→ Job
Copy exactly, please, the line that has "desk organizer: present" in it along with every line after it to the end of the listing.

━━ Supplied records ━━

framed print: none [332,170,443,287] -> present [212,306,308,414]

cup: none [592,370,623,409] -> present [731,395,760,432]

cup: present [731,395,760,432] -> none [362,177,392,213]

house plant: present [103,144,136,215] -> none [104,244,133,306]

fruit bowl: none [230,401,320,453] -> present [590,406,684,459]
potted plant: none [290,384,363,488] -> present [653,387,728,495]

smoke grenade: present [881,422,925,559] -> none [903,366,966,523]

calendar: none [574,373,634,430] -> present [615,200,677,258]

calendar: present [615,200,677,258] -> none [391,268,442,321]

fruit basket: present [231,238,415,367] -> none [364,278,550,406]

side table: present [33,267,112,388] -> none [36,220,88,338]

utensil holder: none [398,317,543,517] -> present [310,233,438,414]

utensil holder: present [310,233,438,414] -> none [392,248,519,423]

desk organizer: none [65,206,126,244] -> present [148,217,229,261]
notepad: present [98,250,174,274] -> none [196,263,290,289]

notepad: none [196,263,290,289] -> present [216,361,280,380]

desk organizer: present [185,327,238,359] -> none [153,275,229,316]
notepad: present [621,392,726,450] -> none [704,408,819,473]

━━━

→ Problem solution
desk organizer: present [185,327,238,359] -> none [153,275,229,316]
notepad: present [621,392,726,450] -> none [704,408,819,473]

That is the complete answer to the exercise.